DOCUMENT SECTION:
##########

4) Every meal should be balanced - carbohydrates, proteins, and fats should be consumed in correct proportions, according to the pursued goals, and contain sufficient fiber, minerals, and vitamins. If the portion needs to be increased, it still has to be balanced.
5) Do not skip carbohydrates, the primary energy source during intense physical activity. For even better performance, increase the number of slow carbs to keep you full for longer but do not make you heavy.
6) Your menu should contain the proper amount of liquid. The best drink option to go for is non-carbonated water. Young athletes may also drink milk (dairy or plant-based). In addition, you may drink sports drinks that help to retain the fluids. Alcohol and carbonated drinks are strongly discouraged.
7) Have caffeinated drinks from time to time to improve your performance and reduce muscle pain. Contrary to the common misconception, coffee does not dehydrate the body. So you may always enjoy your cup of Joe without any extra guilt.
8) Avoid fast food at all costs, as it usually contains too much fat, sugar, or sodium and rarely enough fiber, vitamins, and minerals. Better to give a preference to a portion of local food and what's in season.
Chug some water!
As we all know, water is the primary and the most essential component of every living body. Depending on the person's age, water share takes anywhere from 50% to 75% of body weight. The younger you are, the more water you have. The fluid we take should be balanced compared to the one we lose for proper body functioning.

##########

Records from a data source:
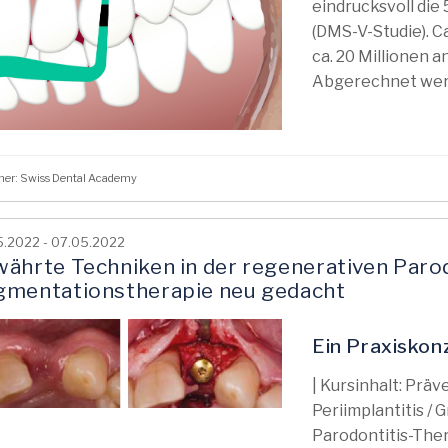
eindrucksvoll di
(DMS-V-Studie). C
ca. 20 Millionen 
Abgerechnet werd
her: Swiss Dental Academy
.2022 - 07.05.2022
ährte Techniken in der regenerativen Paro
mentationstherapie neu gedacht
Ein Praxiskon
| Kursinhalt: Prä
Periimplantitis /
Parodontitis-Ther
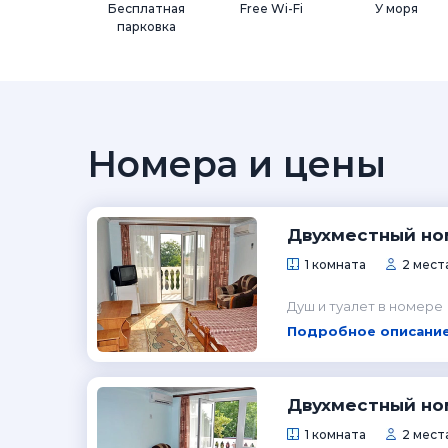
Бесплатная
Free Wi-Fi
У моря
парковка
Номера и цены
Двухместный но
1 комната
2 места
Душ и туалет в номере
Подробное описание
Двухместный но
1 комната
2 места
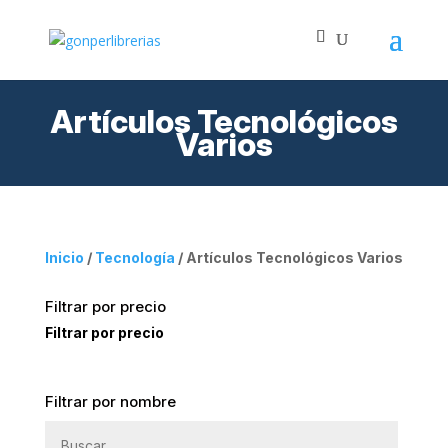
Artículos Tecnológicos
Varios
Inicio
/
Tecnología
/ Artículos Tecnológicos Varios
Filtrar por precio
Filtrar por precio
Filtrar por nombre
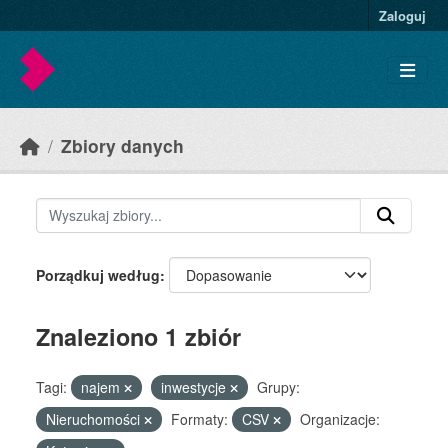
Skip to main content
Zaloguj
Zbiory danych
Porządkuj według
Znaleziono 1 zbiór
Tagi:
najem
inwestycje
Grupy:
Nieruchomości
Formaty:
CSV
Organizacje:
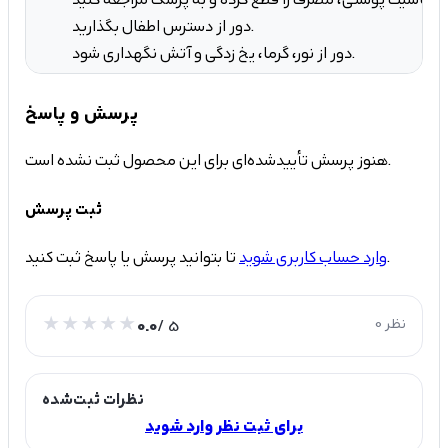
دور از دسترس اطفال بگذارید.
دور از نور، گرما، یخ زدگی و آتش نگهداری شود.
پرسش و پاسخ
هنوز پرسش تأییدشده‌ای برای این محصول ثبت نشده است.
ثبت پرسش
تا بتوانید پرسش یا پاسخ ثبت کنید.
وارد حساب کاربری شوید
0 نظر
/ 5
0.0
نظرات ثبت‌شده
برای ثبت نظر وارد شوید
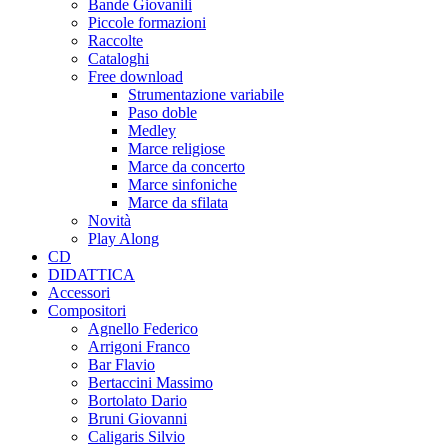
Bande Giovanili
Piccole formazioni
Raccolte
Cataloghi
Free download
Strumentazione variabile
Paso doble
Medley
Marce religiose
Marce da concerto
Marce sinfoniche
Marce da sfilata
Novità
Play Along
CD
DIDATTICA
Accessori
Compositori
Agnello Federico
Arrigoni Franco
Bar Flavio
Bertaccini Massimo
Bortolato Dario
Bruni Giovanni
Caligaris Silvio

##########

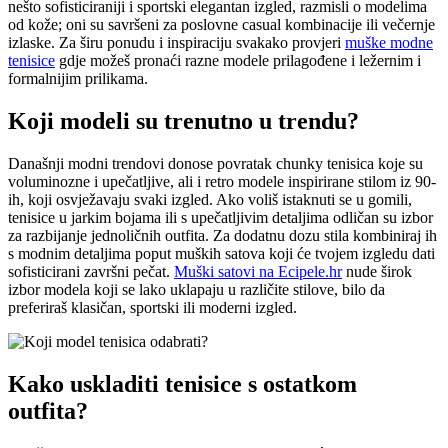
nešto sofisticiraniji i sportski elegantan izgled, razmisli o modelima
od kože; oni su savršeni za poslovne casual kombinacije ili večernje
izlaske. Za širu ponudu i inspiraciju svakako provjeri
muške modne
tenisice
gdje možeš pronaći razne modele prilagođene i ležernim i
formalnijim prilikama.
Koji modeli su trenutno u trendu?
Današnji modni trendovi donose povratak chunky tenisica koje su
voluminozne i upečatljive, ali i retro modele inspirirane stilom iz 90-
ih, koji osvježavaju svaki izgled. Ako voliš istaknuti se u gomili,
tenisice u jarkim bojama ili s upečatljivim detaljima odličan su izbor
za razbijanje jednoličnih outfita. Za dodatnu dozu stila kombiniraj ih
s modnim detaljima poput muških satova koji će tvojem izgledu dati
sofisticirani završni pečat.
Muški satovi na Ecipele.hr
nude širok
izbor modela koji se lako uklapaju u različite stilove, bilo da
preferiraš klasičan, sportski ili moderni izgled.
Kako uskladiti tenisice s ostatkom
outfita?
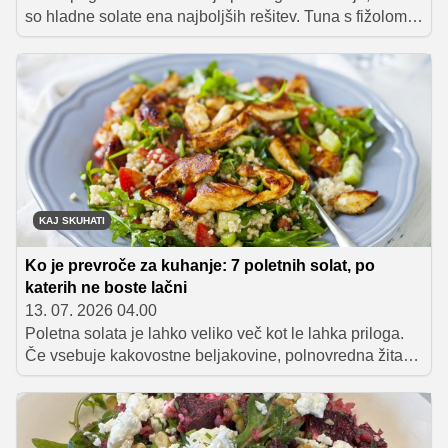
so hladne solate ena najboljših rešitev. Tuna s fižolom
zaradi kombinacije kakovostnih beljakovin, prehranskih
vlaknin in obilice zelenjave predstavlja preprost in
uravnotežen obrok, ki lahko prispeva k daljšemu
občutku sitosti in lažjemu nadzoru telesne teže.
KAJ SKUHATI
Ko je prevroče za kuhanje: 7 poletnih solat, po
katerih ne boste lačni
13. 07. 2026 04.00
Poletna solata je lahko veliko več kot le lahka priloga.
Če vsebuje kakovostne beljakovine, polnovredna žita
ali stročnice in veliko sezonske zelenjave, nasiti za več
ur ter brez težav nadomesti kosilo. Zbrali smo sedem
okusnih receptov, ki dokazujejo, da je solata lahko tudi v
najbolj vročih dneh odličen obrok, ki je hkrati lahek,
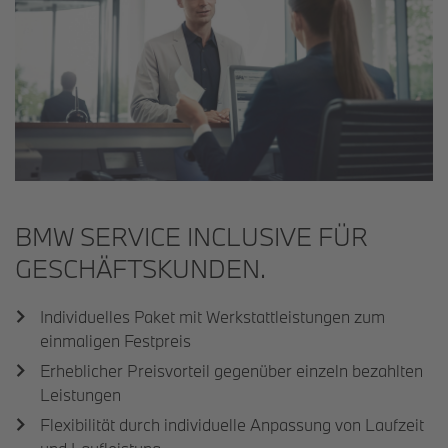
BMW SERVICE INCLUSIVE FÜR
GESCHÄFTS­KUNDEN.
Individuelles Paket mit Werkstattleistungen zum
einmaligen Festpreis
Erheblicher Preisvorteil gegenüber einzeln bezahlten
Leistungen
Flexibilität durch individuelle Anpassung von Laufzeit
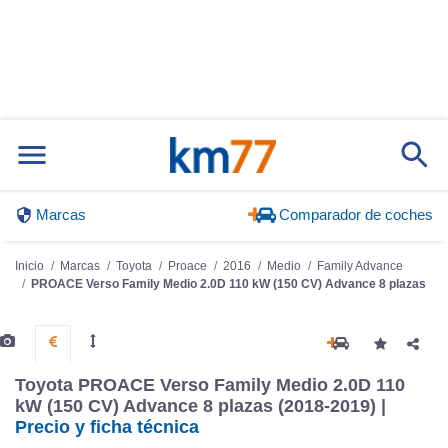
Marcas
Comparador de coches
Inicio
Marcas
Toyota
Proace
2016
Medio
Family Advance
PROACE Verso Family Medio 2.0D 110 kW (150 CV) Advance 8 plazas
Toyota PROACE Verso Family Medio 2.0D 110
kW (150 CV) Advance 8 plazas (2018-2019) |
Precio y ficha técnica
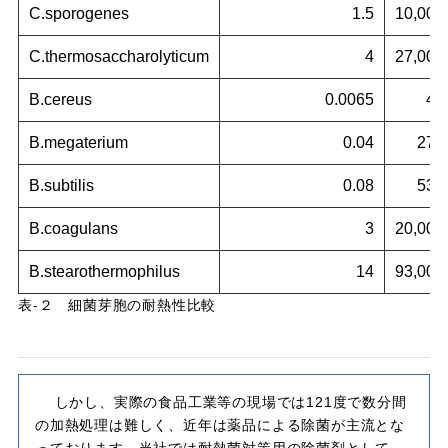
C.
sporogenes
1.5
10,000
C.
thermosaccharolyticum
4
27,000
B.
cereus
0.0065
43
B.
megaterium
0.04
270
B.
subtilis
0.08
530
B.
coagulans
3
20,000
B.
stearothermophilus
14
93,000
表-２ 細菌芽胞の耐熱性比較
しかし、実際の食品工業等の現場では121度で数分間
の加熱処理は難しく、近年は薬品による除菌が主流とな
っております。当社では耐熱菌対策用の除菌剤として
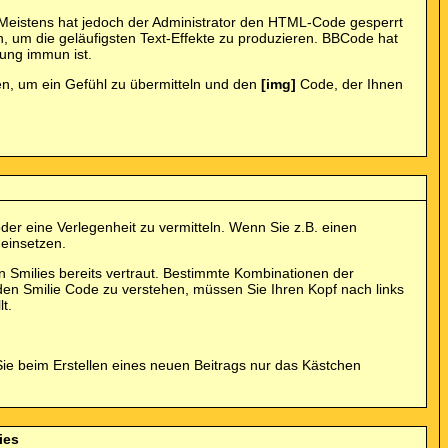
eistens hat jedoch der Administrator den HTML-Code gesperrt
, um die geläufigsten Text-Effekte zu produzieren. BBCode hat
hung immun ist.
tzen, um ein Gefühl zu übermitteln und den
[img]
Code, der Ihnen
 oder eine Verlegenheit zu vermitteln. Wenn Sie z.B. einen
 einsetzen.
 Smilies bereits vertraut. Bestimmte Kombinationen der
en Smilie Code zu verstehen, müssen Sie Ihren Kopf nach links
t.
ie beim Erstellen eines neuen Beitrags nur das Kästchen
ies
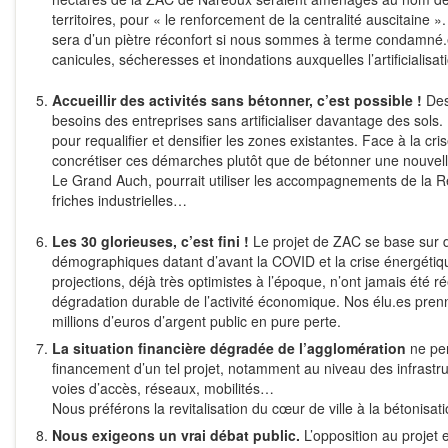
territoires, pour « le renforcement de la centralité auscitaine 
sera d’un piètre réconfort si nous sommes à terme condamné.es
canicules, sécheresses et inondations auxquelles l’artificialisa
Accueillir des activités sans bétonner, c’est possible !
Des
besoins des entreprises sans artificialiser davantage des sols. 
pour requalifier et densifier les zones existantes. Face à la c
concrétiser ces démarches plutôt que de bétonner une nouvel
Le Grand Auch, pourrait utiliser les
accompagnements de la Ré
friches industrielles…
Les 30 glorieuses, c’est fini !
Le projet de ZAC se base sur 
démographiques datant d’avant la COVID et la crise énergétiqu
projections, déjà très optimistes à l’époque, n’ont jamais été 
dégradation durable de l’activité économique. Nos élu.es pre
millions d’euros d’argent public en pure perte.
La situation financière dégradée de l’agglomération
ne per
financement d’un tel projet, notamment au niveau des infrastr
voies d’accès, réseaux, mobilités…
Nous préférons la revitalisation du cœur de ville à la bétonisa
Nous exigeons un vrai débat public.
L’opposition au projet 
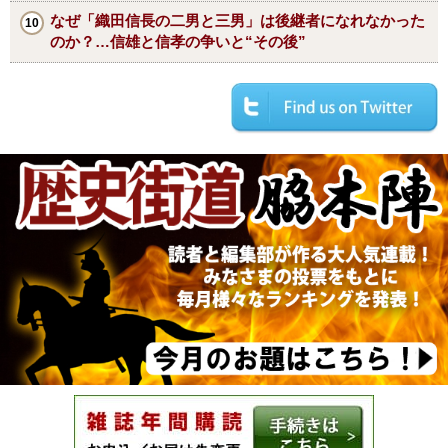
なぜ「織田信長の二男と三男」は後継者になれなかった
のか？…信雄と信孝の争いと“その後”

##########

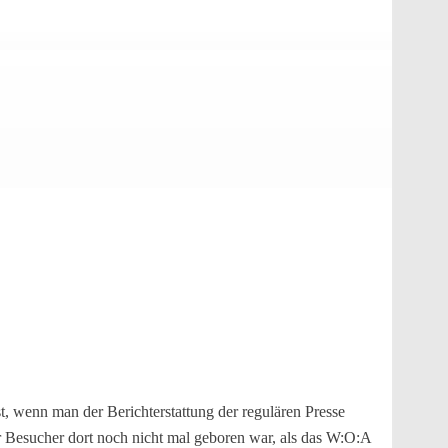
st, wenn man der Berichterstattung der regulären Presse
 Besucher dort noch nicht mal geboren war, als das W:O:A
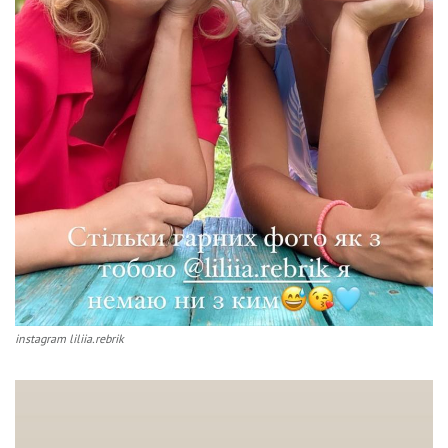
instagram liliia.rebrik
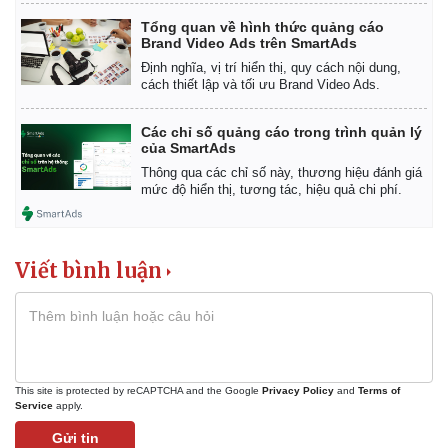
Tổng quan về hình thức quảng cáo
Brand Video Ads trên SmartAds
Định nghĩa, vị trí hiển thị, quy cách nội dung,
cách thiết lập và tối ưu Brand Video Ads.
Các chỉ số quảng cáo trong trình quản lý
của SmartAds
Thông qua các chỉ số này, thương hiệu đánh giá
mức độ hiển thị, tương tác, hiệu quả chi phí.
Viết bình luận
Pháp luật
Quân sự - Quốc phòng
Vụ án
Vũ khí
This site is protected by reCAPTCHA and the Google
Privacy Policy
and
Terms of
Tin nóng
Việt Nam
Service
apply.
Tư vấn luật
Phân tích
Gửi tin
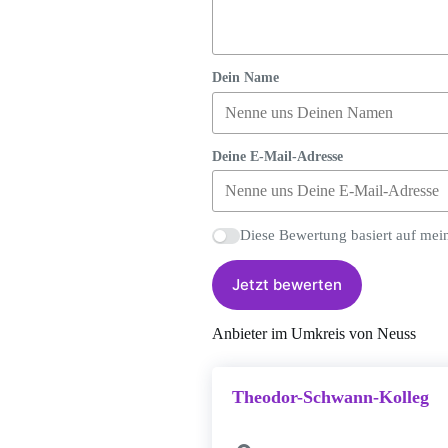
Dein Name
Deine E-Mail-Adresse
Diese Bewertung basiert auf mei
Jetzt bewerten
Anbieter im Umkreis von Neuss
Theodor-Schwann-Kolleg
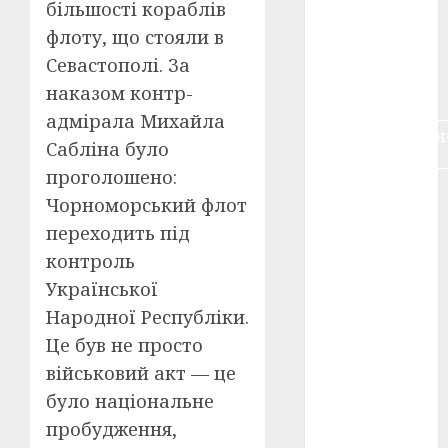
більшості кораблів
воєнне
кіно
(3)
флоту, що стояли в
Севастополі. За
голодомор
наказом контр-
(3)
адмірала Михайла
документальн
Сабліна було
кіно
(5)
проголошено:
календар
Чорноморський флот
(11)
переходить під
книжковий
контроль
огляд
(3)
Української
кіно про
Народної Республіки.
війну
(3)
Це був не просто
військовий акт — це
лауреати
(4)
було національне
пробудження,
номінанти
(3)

##########

Copy the passage from the athletes' nutrition tips word for word, starting at "6) Your menu" and ending at "what's in season.".

TASK RESPONSE:
6) Your menu should contain the proper amount of liquid. The best drink option to go for is non-carbonated water. Young athletes may also drink milk (dairy or plant-based). In addition, you may drink sports drinks that help to retain the fluids. Alcohol and carbonated drinks are strongly discouraged.
7) Have caffeinated drinks from time to time to improve your performance and reduce muscle pain. Contrary to the common misconception, coffee does not dehydrate the body. So you may always enjoy your cup of Joe without any extra guilt.
8) Avoid fast food at all costs, as it usually contains too much fat, sugar, or sodium and rarely enough fiber, vitamins, and minerals. Better to give a preference to a portion of local food and what's in season.